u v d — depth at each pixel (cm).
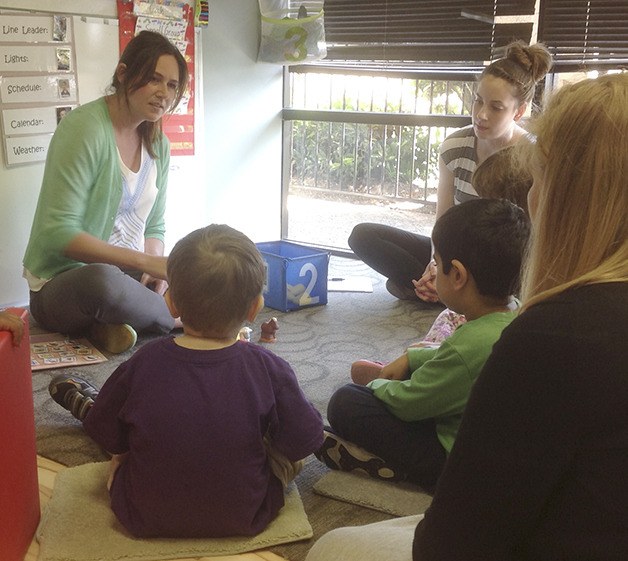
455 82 330
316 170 384
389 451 156
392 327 265
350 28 343
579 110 71
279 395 137
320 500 155
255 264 135
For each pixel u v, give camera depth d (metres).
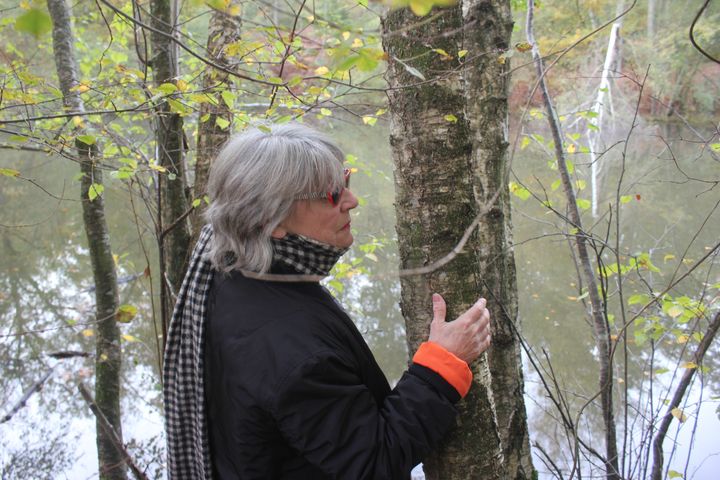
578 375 4.91
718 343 4.63
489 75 2.31
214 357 1.22
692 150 7.81
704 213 6.57
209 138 2.67
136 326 5.98
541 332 5.73
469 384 1.19
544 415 4.36
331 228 1.23
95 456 4.32
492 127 2.33
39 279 7.33
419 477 3.94
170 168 2.70
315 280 1.23
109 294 3.35
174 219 2.73
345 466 1.05
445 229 1.33
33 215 8.81
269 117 2.28
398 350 5.56
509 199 2.44
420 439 1.11
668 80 8.52
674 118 8.18
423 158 1.33
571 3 6.33
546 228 7.45
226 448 1.19
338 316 1.24
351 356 1.19
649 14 9.91
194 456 1.34
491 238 2.30
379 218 6.62
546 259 6.96
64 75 2.85
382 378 1.32
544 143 3.45
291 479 1.16
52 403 4.96
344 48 1.05
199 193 2.67
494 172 2.33
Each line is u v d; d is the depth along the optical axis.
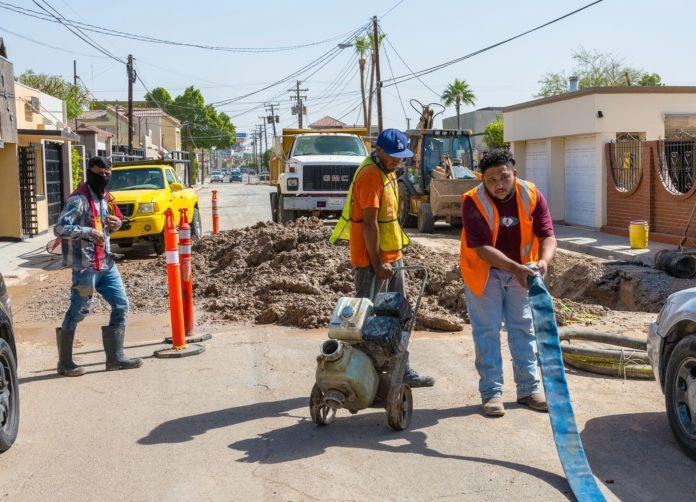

□ □ □ □ □

WHAT IS BEING ASKED: Line by line, retype the records above exactly, minus the images.

PROBLEM SOLUTION:
u v d — depth at each pixel (cm).
455 82 330
316 170 384
389 451 156
392 327 265
350 28 343
579 110 71
279 395 137
320 500 155
255 264 135
For each pixel u v, give camera depth d (metres).
578 375 4.91
718 343 4.63
489 75 2.31
214 357 1.22
692 150 7.81
704 213 6.57
209 138 2.67
136 326 5.98
541 332 5.73
469 384 1.19
544 415 4.36
331 228 1.23
95 456 4.32
492 127 2.33
39 279 7.33
419 477 3.94
170 168 2.70
315 280 1.23
109 294 3.35
174 219 2.73
345 466 1.05
445 229 1.33
33 215 8.81
269 117 2.28
398 350 5.56
509 199 2.44
420 439 1.11
668 80 8.52
674 118 8.18
423 158 1.33
571 3 6.33
546 228 7.45
226 448 1.19
338 316 1.24
351 356 1.19
649 14 9.91
194 456 1.34
491 238 2.30
379 218 6.62
546 259 6.96
64 75 2.85
382 378 1.32
544 143 3.45
291 479 1.16
52 403 4.96
344 48 1.05
199 193 2.67
494 172 2.33
Each line is u v d; d is the depth along the optical axis.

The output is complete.